*WORK TO BE COMPLETED:*
In the entries below, find the line with "every 6 months" and the line with "The prevalence of"; give again those lines and every line between them, exactly.

┌──

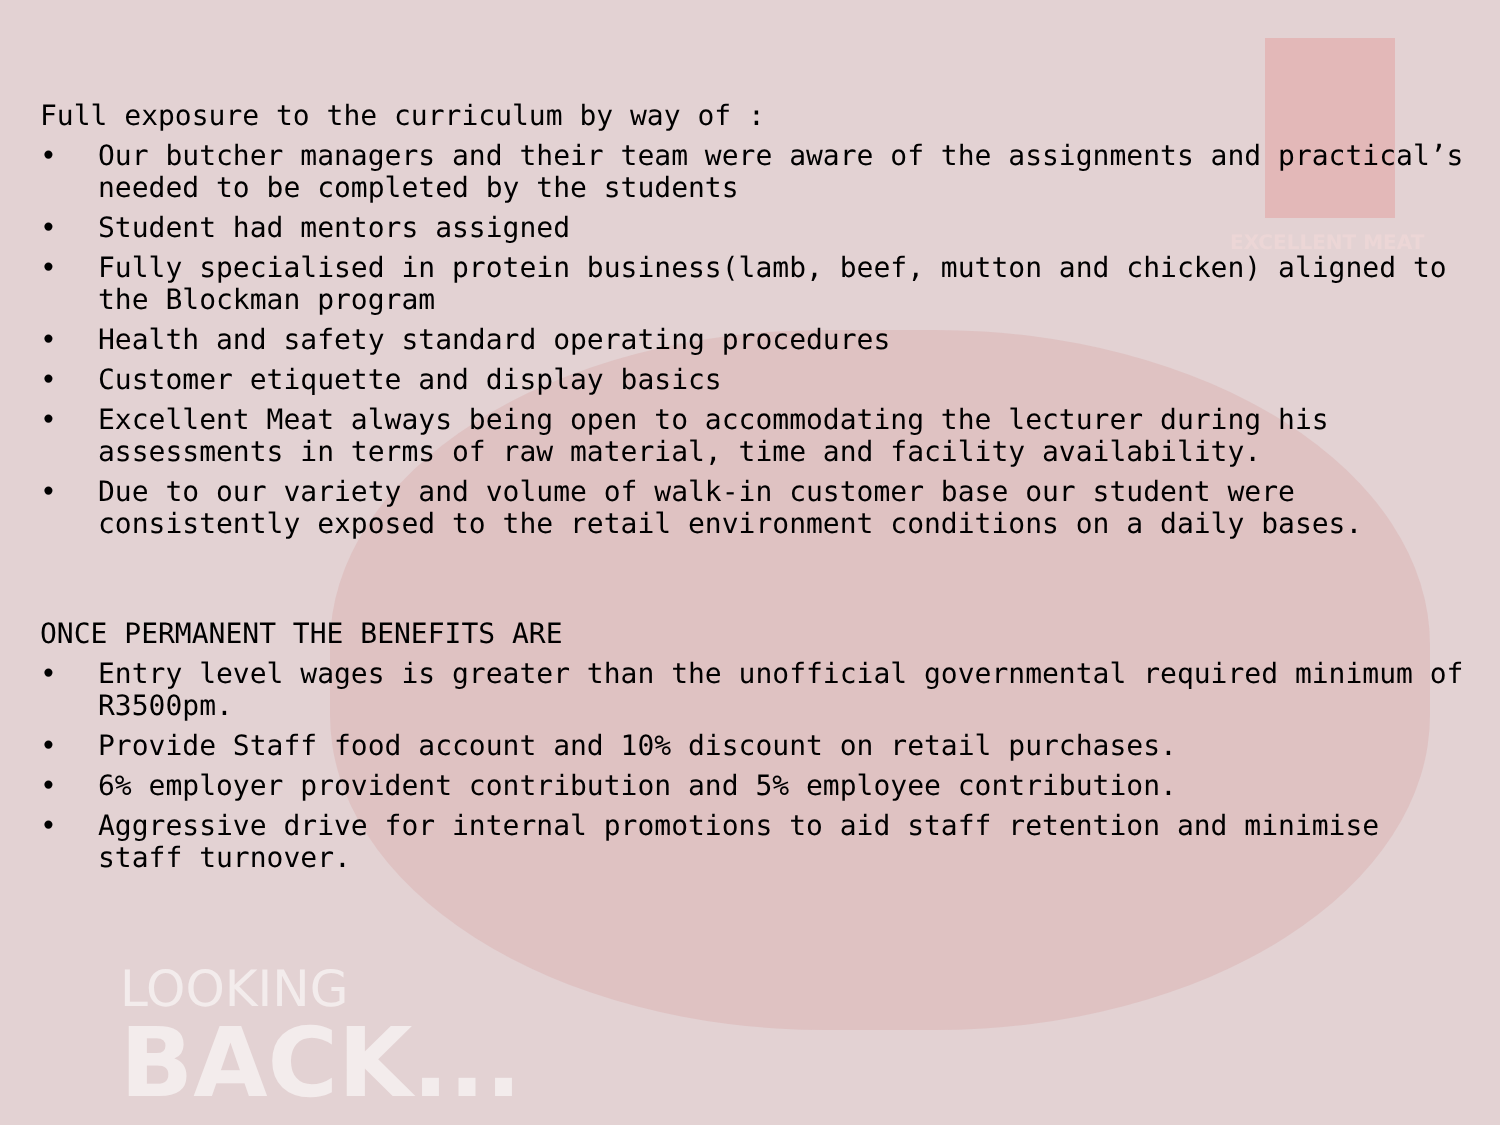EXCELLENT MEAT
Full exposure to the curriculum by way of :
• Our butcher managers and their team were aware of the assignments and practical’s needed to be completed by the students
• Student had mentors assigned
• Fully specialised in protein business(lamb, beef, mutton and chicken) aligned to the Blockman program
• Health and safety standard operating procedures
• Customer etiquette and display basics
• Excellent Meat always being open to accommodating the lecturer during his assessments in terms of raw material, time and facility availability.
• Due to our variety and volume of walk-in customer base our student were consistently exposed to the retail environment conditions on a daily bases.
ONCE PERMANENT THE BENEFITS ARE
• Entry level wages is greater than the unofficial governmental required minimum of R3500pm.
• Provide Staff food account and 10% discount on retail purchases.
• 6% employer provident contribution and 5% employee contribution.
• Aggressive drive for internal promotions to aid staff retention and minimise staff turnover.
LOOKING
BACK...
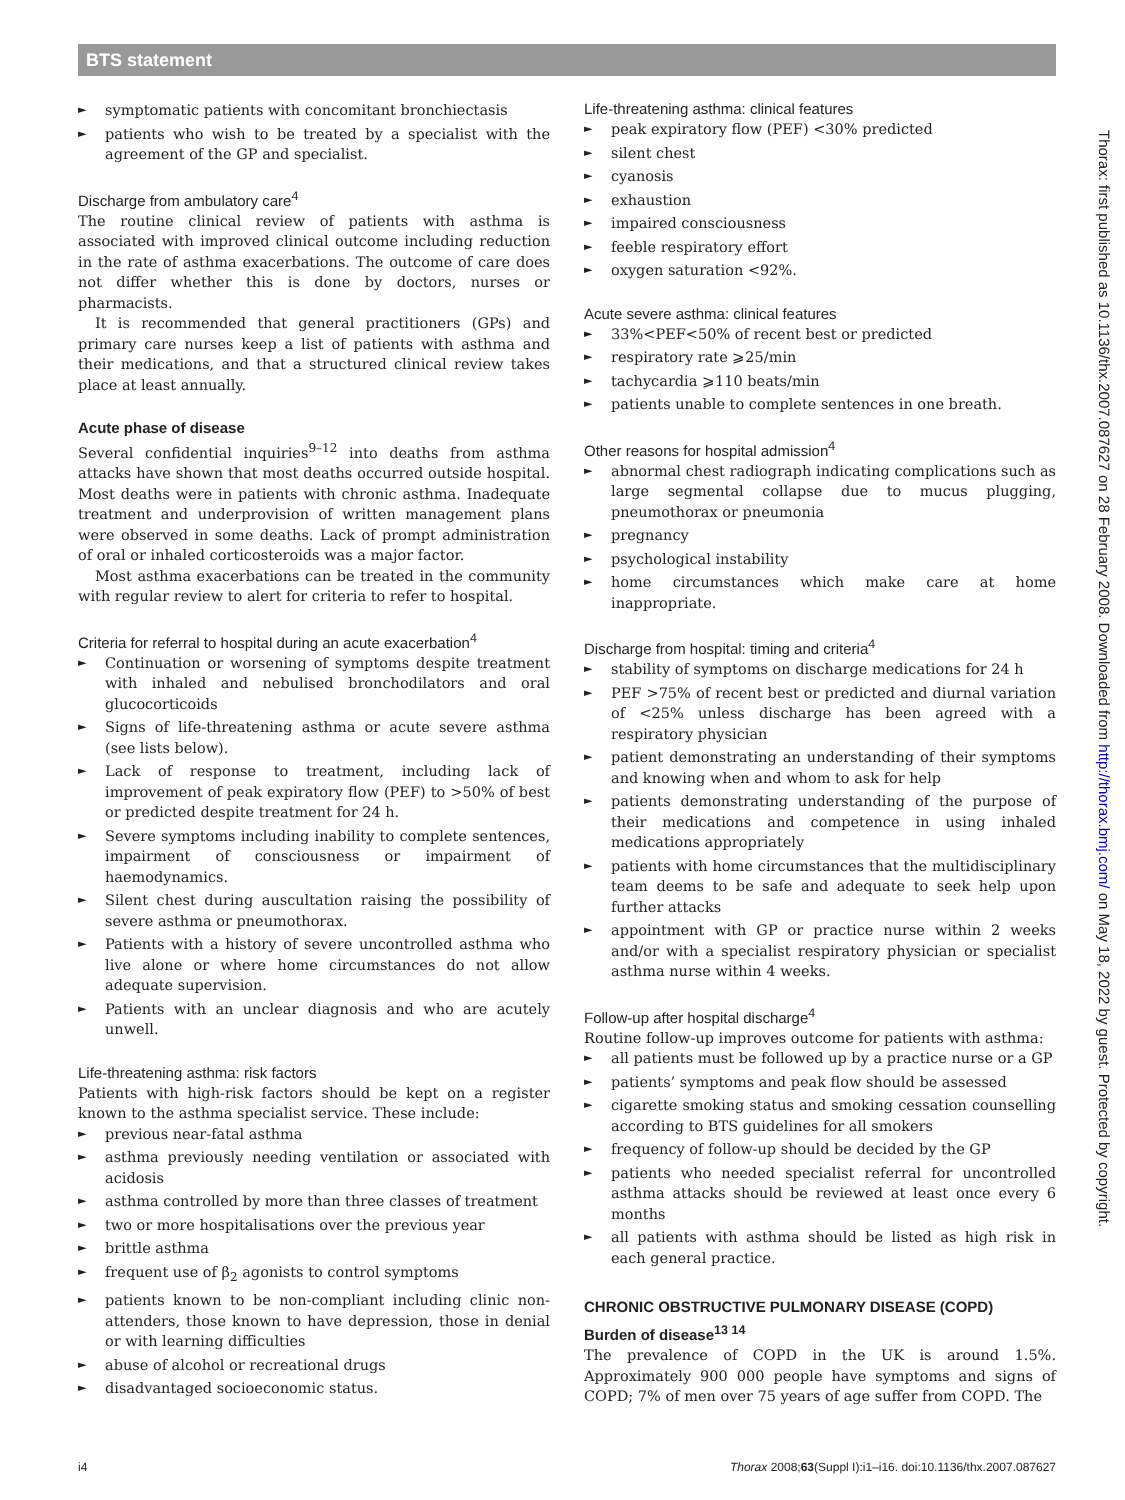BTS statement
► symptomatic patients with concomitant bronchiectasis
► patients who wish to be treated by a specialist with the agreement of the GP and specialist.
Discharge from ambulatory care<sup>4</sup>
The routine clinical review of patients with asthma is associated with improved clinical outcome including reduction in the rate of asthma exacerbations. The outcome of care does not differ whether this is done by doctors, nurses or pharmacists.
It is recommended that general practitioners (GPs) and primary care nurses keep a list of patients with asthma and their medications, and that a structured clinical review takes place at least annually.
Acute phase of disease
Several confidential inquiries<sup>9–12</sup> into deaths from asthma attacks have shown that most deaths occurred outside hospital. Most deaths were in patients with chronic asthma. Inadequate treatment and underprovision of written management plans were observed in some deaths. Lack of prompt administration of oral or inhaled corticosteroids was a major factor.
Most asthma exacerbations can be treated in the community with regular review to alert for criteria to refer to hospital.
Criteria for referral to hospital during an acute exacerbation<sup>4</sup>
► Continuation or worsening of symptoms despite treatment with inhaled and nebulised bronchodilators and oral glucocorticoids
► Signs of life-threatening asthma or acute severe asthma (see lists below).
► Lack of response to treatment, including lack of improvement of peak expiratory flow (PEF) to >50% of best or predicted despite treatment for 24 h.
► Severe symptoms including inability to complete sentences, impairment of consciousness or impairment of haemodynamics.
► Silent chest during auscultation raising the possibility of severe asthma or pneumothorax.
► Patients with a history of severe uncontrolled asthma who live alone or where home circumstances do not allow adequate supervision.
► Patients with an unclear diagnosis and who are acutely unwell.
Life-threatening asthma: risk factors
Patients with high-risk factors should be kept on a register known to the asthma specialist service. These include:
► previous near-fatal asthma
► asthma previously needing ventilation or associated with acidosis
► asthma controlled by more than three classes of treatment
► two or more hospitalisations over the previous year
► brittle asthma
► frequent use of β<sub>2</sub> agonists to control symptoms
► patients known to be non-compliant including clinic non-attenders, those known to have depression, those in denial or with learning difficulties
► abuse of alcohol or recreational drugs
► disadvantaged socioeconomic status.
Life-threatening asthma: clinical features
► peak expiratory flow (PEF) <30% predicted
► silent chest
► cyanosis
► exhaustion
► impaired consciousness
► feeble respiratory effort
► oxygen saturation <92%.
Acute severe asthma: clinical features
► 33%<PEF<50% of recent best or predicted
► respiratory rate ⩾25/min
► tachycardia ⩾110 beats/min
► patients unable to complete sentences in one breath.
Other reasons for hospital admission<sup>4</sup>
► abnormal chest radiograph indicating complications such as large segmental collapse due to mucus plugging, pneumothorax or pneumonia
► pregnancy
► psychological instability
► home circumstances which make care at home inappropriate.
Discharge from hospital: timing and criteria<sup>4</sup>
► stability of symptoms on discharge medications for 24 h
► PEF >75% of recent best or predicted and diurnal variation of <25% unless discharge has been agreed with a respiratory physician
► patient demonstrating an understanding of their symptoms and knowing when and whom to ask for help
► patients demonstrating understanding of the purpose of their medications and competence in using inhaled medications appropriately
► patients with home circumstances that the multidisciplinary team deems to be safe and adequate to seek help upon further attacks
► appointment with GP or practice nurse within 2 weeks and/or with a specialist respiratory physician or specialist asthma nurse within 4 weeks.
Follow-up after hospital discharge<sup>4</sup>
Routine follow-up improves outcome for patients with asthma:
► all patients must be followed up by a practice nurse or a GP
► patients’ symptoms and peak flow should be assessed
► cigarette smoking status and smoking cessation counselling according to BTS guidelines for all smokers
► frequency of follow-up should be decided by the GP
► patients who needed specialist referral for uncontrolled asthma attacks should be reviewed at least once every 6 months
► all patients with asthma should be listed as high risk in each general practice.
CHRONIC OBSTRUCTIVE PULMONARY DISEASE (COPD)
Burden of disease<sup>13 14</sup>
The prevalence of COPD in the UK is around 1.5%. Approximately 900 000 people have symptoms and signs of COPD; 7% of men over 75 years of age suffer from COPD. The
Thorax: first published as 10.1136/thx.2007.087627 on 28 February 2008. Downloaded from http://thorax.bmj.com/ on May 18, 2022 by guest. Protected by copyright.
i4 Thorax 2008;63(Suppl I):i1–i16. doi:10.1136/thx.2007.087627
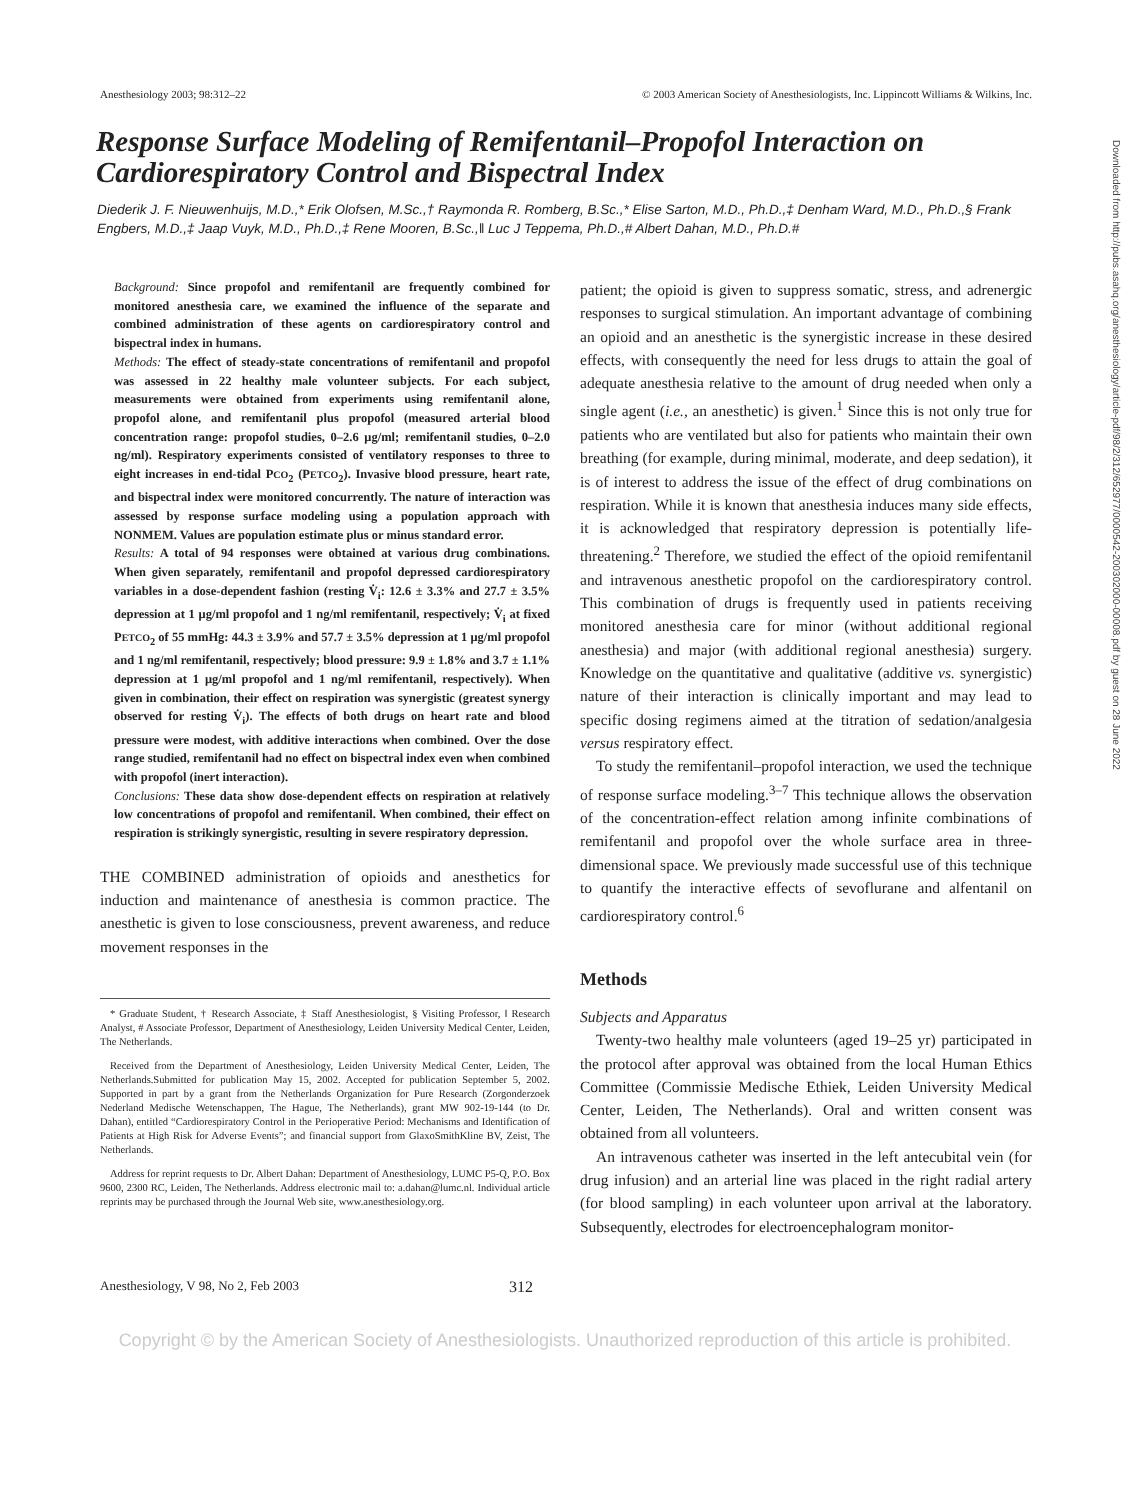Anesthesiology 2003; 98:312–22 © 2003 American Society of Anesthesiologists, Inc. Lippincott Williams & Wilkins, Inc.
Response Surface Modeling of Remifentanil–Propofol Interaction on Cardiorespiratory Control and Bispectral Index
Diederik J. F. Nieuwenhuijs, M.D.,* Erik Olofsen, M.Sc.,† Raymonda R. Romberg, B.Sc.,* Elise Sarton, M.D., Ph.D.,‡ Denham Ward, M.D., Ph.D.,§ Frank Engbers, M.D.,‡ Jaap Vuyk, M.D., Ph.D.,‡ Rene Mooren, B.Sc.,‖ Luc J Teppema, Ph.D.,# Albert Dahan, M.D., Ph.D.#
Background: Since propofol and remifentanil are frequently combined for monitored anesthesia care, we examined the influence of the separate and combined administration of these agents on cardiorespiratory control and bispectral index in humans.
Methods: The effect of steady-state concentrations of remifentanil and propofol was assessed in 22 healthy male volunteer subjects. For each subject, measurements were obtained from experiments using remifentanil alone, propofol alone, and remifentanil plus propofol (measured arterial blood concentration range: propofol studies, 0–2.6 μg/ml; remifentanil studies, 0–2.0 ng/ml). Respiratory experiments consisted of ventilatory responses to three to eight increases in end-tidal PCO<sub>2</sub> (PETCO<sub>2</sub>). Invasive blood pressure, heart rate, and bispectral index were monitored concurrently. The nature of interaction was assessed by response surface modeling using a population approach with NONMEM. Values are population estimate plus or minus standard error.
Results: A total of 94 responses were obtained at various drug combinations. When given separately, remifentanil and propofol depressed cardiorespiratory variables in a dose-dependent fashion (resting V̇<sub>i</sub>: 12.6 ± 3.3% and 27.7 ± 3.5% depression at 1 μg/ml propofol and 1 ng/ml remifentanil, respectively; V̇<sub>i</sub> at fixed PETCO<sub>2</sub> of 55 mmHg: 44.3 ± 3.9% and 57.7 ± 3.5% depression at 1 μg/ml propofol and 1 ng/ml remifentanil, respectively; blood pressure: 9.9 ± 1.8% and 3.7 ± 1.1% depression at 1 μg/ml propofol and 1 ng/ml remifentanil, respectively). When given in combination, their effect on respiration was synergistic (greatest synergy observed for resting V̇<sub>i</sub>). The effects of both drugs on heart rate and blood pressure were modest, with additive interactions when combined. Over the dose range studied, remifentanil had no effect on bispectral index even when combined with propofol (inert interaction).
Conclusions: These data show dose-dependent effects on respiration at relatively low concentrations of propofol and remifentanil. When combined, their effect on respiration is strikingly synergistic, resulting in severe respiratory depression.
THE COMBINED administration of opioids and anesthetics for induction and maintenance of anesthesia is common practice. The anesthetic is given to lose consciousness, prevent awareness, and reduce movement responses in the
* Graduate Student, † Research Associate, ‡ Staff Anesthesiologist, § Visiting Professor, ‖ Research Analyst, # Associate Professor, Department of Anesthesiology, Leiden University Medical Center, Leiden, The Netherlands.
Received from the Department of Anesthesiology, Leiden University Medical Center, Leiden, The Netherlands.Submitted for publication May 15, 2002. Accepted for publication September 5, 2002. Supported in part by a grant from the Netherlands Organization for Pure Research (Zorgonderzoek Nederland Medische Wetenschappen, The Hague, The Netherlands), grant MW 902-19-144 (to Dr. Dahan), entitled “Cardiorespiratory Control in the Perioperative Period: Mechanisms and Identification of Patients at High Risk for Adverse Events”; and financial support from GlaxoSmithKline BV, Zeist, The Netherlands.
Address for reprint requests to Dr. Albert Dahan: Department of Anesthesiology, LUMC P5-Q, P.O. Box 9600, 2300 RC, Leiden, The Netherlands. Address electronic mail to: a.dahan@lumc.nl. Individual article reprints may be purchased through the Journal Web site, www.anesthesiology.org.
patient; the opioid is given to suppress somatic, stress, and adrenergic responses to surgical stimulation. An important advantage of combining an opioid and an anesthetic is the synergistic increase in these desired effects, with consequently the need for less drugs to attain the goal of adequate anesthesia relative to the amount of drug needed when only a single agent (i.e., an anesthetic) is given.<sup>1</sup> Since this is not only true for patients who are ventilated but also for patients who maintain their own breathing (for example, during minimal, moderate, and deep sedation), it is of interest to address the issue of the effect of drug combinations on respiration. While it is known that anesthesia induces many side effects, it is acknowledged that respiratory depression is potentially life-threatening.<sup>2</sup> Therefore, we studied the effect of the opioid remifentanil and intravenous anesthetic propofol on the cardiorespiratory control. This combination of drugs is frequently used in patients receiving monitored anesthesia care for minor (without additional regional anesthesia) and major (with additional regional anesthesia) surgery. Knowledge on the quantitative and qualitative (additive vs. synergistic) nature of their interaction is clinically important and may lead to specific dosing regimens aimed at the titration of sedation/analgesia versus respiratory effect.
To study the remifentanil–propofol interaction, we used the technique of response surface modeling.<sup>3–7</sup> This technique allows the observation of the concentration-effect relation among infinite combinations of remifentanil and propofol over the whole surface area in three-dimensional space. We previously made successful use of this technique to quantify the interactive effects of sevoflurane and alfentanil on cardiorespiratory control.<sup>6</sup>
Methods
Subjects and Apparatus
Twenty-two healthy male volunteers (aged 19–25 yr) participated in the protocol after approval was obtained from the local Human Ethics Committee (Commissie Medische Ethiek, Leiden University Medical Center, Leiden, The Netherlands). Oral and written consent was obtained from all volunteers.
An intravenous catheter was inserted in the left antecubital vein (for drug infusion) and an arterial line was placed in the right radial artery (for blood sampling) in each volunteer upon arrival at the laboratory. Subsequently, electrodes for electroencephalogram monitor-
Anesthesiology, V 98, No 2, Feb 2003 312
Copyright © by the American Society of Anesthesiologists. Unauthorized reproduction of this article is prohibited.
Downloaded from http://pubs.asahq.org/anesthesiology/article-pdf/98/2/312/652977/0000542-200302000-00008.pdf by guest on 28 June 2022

└──

*SOLUTION:*
► patients who needed specialist referral for uncontrolled asthma attacks should be reviewed at least once every 6 months
► all patients with asthma should be listed as high risk in each general practice.
CHRONIC OBSTRUCTIVE PULMONARY DISEASE (COPD)
Burden of disease<sup>13 14</sup>
The prevalence of COPD in the UK is around 1.5%. Approximately 900 000 people have symptoms and signs of COPD; 7% of men over 75 years of age suffer from COPD. The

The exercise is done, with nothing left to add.